Skip to content
DuranteDurante
ALL SYSTEMSGet Access

27 weeks · 54 posts · Written while building

Field notes from a personal AI OS in flight

Every Tuesday, an evergreen essay on what I'm learning while shipping DuranteOS. Every Friday, a dispatch from the week. Roughly 108,000 words and counting — for builders who'd rather watch the foundation get poured than read the press release.

Subscribe · Tuesday essay

Around 3,800 builders read this weekly.

Council, Sketched: The Three-Round Debate Protocol I Want to Formalize Before I Build It

I do not have a Council orchestrator. I have something cruder — a habit of channelling two or three named specialists by hand whenever an architectural decision smells like it has more than one defensible answer. Sixteen weeks in, the habit has paid back enough times that I want to commit to its shape before the next time I'm tired and ship the wrong primitive. This is the design essay. Fowler, Kent Beck, and Uncle Bob disagree productively at the bottom — and that disagreement is the part the pattern is supposed to surface.

I am writing this on a Monday in the dead week between Christmas and New Year, sixteen weeks and roughly two hundred and fifteen commits into building DuranteOS. The Council orchestrator does not exist. The roster, the three-round protocol, the synthesis step, the cost-tracked invocation log — none of those have shipped.

What I have is the habit. Whenever a question lands that smells like it has more than one defensible answer, I open a fresh session and ask the agent to channel two or three named specialists from a small mental roster. I run them through an ad-hoc debate, in my head and in the chat window, and I write down whatever convergence or non-convergence emerges. The debate is not a formal protocol; it is closer to a thought experiment with citation.

It has paid back enough times in the last fourteen weeks that I want to commit to its shape now, before the next architectural decision arrives and I am tired enough to ship the wrong primitive.

**YOUR TASKS**
**A.** Condense the paragraph of the essay that begins "What I have is the habit" into a short bulleted list that keeps its main facts.
**B.** Print the passage of the essay starting at "I am writing" and ending at "those have shipped.".

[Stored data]

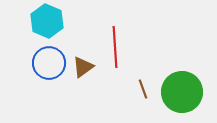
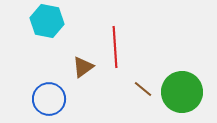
cyan hexagon: rotated 12 degrees counterclockwise
blue circle: moved 36 px down
brown line: rotated 30 degrees counterclockwise
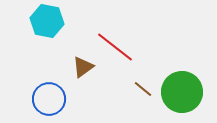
red line: rotated 48 degrees counterclockwise
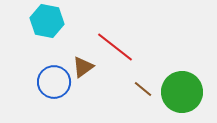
blue circle: moved 5 px right, 17 px up
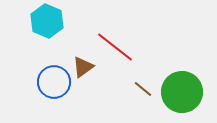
cyan hexagon: rotated 12 degrees clockwise
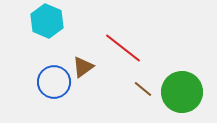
red line: moved 8 px right, 1 px down
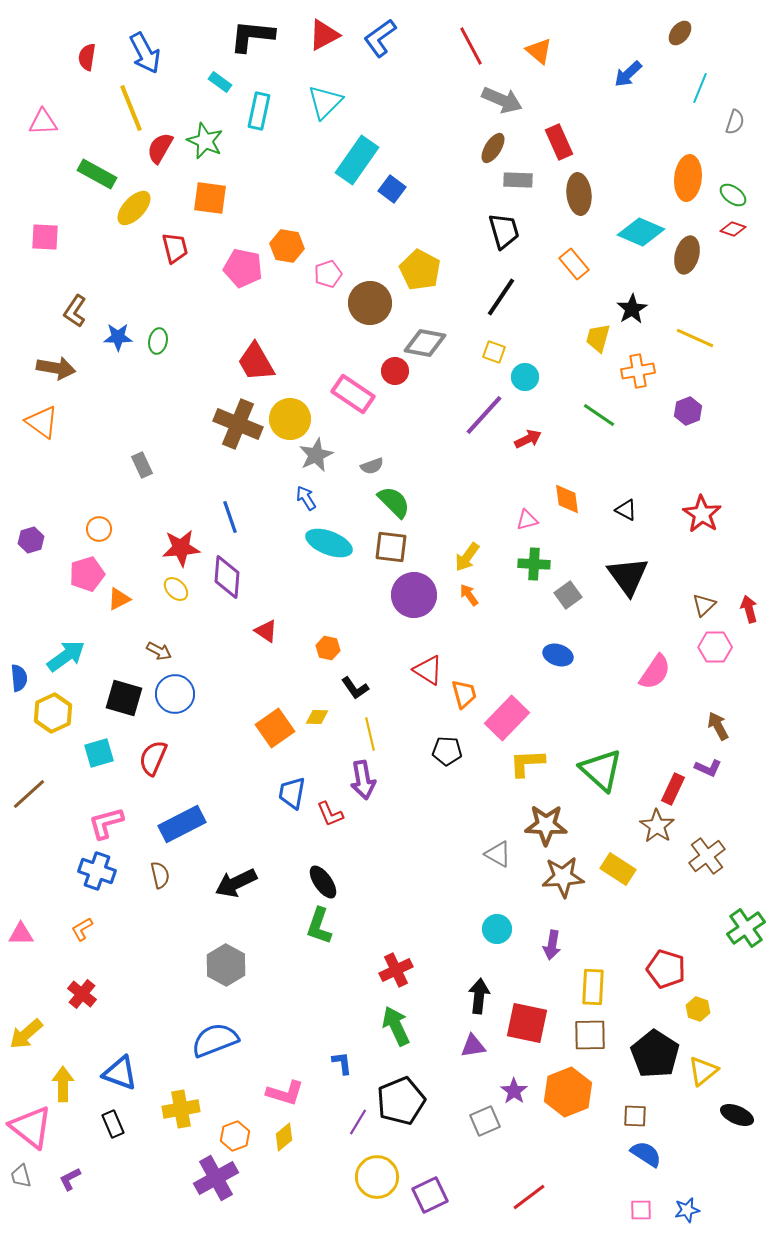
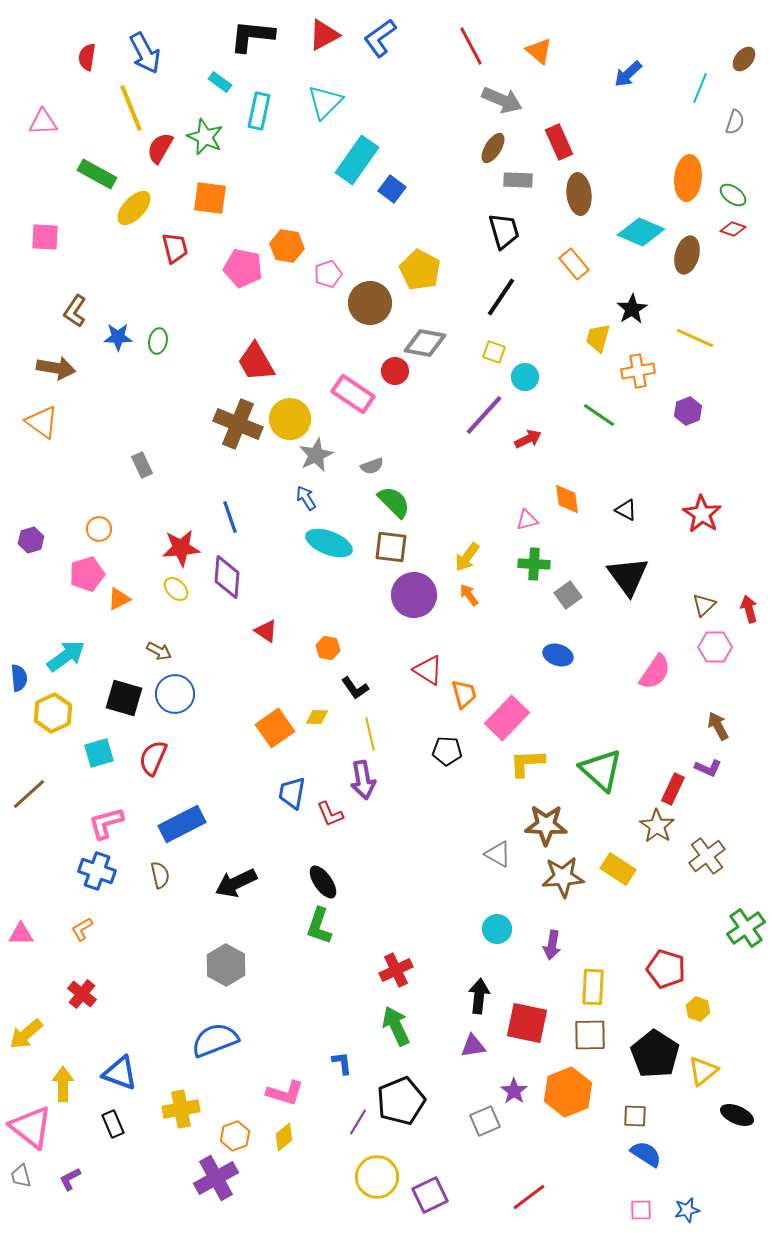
brown ellipse at (680, 33): moved 64 px right, 26 px down
green star at (205, 141): moved 4 px up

**LIST OF SOLUTIONS**
**A.**
- The author has a habit, not a formal system.
- When a question seems to have more than one defensible answer, the author opens a fresh session and asks the agent to channel two or three named specialists from a small mental roster.
- These specialists go through an ad-hoc debate, both in the author's head and in the chat window.
- The author writes down whatever convergence or non-convergence comes out of it.
- The debate is not a formal protocol. It is closer to a thought experiment with citation.

**B.**
I am writing this on a Monday in the dead week between Christmas and New Year, sixteen weeks and roughly two hundred and fifteen commits into building DuranteOS. The Council orchestrator does not exist. The roster, the three-round protocol, the synthesis step, the cost-tracked invocation log — none of those have shipped.